Exercise instructions
The required output is the line with "(polyline (pts (xy 8.115 10.389)" through the final line of the entries, each one exactly as it stands.

[Plain-text document sources]
*** Block opens ***

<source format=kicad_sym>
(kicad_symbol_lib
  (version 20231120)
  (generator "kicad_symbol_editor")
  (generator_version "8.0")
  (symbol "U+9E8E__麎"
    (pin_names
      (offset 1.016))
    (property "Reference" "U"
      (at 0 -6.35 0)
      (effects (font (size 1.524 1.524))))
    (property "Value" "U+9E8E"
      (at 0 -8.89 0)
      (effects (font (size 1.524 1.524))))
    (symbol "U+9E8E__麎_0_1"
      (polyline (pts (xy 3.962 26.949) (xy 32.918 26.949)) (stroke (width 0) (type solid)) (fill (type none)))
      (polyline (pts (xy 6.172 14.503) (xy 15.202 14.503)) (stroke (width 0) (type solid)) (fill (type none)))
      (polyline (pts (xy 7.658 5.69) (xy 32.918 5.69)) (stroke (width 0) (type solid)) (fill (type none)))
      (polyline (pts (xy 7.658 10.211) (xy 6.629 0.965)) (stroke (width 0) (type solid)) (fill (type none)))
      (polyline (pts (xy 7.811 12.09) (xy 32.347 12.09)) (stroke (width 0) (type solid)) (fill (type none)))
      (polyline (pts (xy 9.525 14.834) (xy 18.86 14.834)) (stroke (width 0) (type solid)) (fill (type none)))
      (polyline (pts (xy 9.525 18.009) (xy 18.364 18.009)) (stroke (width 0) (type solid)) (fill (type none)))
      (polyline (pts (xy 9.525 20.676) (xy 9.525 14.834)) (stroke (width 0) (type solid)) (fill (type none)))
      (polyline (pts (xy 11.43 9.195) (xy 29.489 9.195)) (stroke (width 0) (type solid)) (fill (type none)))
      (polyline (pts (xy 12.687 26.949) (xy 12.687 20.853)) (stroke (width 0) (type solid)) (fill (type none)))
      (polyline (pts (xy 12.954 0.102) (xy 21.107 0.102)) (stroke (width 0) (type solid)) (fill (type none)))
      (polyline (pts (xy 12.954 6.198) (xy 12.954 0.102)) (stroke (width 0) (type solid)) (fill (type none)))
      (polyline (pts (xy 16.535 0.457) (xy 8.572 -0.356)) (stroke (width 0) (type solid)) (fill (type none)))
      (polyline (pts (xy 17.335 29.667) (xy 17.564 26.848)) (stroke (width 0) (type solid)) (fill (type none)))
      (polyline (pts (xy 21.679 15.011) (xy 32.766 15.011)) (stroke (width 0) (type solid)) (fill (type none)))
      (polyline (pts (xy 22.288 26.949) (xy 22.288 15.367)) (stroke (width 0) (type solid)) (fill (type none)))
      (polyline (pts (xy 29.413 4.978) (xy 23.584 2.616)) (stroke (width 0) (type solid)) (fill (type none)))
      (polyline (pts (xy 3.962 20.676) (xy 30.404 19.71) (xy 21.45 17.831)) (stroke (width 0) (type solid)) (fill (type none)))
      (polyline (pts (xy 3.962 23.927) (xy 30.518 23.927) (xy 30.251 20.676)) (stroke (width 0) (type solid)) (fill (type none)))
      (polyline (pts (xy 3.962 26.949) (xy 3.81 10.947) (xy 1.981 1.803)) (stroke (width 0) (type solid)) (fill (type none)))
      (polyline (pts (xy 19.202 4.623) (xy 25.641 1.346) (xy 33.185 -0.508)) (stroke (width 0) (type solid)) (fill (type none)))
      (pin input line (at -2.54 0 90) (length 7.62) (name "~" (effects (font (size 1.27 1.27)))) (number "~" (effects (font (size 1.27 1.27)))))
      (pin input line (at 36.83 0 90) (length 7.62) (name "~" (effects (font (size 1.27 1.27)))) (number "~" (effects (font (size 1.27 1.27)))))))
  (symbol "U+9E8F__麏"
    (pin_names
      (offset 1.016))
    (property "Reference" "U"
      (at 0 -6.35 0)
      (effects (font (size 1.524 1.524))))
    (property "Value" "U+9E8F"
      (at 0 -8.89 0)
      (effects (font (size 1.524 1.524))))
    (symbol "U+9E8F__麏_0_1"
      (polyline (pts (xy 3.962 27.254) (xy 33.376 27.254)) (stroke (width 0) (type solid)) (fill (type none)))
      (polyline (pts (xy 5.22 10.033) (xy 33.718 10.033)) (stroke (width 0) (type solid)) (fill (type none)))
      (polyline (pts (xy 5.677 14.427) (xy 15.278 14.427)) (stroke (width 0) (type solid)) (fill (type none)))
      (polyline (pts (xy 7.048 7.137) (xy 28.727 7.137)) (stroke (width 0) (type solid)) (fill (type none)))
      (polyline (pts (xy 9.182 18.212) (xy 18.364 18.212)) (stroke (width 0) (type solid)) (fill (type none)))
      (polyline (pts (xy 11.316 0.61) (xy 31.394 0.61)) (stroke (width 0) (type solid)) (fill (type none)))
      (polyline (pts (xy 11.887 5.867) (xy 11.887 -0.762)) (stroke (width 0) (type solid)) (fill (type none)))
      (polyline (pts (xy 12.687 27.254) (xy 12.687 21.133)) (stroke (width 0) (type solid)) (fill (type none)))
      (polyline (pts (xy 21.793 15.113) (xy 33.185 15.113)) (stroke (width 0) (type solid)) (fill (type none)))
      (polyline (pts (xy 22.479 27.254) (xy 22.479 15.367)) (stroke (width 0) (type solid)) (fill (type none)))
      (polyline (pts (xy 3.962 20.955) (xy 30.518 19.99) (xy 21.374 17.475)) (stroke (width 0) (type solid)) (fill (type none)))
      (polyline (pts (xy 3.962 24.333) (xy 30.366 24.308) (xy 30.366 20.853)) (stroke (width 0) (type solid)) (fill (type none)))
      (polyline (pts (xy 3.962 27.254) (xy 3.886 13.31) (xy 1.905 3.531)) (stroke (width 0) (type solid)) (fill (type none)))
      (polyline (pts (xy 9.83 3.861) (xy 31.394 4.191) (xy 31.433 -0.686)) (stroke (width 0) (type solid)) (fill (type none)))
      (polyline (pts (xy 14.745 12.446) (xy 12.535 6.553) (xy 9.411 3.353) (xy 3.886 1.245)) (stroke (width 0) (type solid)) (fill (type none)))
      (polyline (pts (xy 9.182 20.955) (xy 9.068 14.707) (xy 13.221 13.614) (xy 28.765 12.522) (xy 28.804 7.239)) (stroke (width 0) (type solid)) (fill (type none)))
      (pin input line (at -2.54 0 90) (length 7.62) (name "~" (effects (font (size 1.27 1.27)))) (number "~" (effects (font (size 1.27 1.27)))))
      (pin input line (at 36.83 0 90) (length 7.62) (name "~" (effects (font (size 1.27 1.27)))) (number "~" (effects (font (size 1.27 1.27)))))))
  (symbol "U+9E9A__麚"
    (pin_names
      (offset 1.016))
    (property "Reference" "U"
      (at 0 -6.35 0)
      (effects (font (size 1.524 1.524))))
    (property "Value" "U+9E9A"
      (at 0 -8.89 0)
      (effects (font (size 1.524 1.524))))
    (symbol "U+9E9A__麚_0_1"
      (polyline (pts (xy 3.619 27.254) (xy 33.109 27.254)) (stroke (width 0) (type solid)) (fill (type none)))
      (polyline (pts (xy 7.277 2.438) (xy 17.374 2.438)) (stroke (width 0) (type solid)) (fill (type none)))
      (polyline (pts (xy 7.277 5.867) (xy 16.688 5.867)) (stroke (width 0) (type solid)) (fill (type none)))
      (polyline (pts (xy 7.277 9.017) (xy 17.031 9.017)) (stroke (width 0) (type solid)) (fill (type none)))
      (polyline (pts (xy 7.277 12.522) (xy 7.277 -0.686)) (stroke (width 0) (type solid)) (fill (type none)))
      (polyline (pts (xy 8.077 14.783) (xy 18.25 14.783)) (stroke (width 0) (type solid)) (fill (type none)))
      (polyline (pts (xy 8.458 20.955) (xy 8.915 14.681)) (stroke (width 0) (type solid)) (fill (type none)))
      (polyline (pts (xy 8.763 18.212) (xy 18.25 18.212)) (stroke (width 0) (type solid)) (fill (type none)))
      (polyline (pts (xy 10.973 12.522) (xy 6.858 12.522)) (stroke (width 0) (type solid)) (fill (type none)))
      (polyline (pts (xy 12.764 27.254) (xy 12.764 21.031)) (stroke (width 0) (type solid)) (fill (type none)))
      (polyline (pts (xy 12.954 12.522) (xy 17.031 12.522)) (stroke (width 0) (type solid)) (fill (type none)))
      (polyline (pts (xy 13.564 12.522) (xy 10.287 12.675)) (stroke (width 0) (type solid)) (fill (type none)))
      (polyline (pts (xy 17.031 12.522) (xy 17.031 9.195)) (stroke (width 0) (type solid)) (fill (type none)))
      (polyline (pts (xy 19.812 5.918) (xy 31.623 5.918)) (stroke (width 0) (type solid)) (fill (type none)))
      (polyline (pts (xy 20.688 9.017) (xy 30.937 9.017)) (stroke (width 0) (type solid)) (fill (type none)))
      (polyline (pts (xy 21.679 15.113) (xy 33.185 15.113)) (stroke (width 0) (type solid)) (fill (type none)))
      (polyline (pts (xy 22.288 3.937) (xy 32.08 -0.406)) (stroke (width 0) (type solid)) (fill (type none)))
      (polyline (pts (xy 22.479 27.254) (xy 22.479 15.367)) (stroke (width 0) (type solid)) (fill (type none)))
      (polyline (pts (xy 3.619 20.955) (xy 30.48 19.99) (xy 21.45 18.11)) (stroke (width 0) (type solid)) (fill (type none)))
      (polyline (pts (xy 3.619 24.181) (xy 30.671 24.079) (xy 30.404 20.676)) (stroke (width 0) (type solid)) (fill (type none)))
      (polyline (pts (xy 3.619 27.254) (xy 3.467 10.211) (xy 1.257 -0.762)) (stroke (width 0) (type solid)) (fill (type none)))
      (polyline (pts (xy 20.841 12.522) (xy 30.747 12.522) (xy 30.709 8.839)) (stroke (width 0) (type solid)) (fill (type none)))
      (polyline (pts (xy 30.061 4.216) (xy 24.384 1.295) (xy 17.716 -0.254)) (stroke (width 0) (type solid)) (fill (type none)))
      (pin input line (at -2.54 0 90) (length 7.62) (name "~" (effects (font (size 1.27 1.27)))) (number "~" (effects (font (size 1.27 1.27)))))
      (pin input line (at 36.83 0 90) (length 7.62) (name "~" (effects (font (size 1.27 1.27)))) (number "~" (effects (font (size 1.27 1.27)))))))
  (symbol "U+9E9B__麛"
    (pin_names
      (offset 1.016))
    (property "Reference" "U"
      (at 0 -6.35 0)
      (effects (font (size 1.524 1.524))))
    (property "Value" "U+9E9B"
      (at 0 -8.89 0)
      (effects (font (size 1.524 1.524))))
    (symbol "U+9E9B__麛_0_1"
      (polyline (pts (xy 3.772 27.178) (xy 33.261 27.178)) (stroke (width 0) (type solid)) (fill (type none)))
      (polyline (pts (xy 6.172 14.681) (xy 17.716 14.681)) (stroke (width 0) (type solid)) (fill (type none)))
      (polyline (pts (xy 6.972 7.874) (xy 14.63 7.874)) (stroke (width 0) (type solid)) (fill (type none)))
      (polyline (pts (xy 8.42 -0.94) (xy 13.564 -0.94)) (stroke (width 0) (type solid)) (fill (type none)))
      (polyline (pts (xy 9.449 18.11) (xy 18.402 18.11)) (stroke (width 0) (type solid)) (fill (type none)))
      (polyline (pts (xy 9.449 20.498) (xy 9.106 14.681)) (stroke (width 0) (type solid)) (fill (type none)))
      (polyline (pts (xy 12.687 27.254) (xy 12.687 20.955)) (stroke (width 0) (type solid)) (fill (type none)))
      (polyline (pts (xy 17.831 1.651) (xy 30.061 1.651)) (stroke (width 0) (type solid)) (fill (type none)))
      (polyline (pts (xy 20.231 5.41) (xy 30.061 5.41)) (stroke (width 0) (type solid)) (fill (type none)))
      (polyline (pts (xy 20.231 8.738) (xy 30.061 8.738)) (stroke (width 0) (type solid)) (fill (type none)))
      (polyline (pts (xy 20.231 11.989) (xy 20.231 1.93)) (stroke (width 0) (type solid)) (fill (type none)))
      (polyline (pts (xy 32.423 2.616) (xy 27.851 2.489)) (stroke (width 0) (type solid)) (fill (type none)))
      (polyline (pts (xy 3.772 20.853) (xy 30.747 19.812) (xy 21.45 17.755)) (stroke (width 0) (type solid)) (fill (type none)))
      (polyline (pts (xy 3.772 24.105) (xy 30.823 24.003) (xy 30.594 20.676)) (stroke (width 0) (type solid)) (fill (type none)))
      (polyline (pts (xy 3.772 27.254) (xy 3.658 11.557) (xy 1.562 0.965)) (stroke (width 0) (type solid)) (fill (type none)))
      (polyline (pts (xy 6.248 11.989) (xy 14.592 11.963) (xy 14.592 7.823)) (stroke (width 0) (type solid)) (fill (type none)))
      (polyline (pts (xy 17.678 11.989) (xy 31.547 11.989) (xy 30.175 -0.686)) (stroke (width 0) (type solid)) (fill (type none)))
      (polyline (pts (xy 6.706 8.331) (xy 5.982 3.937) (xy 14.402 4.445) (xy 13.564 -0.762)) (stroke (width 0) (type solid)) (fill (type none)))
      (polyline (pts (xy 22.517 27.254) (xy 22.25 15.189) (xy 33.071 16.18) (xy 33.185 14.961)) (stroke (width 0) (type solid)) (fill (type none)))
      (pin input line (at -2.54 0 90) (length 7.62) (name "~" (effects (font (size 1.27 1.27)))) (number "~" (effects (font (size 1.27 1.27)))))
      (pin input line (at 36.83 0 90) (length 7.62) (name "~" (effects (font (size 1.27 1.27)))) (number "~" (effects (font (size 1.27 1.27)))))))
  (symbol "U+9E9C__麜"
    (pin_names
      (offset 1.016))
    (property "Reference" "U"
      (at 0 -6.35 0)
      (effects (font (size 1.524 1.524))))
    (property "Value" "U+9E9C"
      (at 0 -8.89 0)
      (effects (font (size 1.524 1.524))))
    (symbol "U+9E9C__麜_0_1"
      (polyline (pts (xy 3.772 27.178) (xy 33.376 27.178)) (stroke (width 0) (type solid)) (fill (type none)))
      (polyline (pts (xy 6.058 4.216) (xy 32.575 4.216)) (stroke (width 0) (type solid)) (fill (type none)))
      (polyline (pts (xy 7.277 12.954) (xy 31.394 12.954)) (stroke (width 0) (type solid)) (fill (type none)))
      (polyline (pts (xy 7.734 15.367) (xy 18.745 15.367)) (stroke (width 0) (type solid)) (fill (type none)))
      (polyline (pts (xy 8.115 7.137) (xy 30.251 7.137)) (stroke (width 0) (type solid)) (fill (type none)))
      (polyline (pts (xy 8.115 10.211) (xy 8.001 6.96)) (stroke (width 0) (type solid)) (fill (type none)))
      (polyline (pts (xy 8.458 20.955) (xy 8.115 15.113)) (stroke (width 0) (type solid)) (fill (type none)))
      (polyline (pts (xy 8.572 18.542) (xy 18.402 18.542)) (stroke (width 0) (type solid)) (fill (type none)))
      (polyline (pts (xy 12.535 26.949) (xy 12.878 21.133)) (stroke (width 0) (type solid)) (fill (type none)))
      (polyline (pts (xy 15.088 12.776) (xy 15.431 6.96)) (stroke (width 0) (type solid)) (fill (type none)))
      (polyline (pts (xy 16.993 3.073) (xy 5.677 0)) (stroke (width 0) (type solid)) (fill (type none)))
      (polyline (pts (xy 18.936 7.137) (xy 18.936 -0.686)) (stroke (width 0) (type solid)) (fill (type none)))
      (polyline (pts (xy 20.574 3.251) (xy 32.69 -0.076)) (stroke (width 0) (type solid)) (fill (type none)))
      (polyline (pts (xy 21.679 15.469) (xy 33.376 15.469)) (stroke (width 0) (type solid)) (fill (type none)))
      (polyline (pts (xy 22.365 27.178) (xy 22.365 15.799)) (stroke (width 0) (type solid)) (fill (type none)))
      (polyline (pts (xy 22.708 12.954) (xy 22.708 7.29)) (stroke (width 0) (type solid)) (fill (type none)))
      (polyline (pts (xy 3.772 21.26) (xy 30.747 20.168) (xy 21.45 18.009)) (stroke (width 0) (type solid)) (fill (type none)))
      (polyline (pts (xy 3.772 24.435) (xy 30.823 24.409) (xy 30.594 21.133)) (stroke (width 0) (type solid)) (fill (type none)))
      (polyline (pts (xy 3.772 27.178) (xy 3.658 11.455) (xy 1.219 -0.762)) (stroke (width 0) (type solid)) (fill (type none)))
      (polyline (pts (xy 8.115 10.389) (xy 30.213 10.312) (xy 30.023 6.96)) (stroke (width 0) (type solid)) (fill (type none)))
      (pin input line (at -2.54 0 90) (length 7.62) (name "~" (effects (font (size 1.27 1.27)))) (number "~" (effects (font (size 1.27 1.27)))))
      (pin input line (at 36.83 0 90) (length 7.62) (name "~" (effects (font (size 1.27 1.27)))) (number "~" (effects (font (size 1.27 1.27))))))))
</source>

*** Block closes ***

Task answer
      (polyline (pts (xy 8.115 10.389) (xy 30.213 10.312) (xy 30.023 6.96)) (stroke (width 0) (type solid)) (fill (type none)))
      (pin input line (at -2.54 0 90) (length 7.62) (name "~" (effects (font (size 1.27 1.27)))) (number "~" (effects (font (size 1.27 1.27)))))
      (pin input line (at 36.83 0 90) (length 7.62) (name "~" (effects (font (size 1.27 1.27)))) (number "~" (effects (font (size 1.27 1.27))))))))
</source>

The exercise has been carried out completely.